The records below are to be transcribed in full, exactly as given.
>>>>
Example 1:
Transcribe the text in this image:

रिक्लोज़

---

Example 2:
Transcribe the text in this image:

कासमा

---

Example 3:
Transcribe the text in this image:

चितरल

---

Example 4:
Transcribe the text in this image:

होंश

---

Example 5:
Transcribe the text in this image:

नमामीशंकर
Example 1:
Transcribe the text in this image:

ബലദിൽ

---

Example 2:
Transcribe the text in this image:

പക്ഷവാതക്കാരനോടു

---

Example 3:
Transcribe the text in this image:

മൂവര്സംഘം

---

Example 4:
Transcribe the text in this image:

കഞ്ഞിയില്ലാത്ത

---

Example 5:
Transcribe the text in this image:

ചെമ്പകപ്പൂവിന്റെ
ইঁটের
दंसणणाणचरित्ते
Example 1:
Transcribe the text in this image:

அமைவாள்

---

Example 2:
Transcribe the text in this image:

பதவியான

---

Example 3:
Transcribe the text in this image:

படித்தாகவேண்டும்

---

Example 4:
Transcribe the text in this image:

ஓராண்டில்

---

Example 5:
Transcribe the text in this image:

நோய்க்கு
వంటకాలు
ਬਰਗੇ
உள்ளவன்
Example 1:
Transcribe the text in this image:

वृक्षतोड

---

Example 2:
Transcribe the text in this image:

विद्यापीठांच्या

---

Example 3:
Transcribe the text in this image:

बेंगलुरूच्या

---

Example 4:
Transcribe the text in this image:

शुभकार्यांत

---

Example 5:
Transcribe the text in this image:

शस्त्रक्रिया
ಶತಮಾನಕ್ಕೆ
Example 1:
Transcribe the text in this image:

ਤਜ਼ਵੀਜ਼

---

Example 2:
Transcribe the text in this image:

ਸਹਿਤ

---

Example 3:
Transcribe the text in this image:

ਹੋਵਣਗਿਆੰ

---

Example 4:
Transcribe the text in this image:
<<<<
> _COMPLETED EXERCISE_
Example 1:
Transcribe the text in this image:

रिक्लोज़

---

Example 2:
Transcribe the text in this image:

कासमा

---

Example 3:
Transcribe the text in this image:

चितरल

---

Example 4:
Transcribe the text in this image:

होंश

---

Example 5:
Transcribe the text in this image:

नमामीशंकर
Example 1:
Transcribe the text in this image:

ബലദിൽ

---

Example 2:
Transcribe the text in this image:

പക്ഷവാതക്കാരനോടു

---

Example 3:
Transcribe the text in this image:

മൂവര്സംഘം

---

Example 4:
Transcribe the text in this image:

കഞ്ഞിയില്ലാത്ത

---

Example 5:
Transcribe the text in this image:

ചെമ്പകപ്പൂവിന്റെ
ইঁটের
दंसणणाणचरित्ते
Example 1:
Transcribe the text in this image:

அமைவாள்

---

Example 2:
Transcribe the text in this image:

பதவியான

---

Example 3:
Transcribe the text in this image:

படித்தாகவேண்டும்

---

Example 4:
Transcribe the text in this image:

ஓராண்டில்

---

Example 5:
Transcribe the text in this image:

நோய்க்கு
వంటకాలు
ਬਰਗੇ
உள்ளவன்
Example 1:
Transcribe the text in this image:

वृक्षतोड

---

Example 2:
Transcribe the text in this image:

विद्यापीठांच्या

---

Example 3:
Transcribe the text in this image:

बेंगलुरूच्या

---

Example 4:
Transcribe the text in this image:

शुभकार्यांत

---

Example 5:
Transcribe the text in this image:

शस्त्रक्रिया
ಶತಮಾನಕ್ಕೆ
Example 1:
Transcribe the text in this image:

ਤਜ਼ਵੀਜ਼

---

Example 2:
Transcribe the text in this image:

ਸਹਿਤ

---

Example 3:
Transcribe the text in this image:

ਹੋਵਣਗਿਆੰ

---

Example 4:
Transcribe the text in this image:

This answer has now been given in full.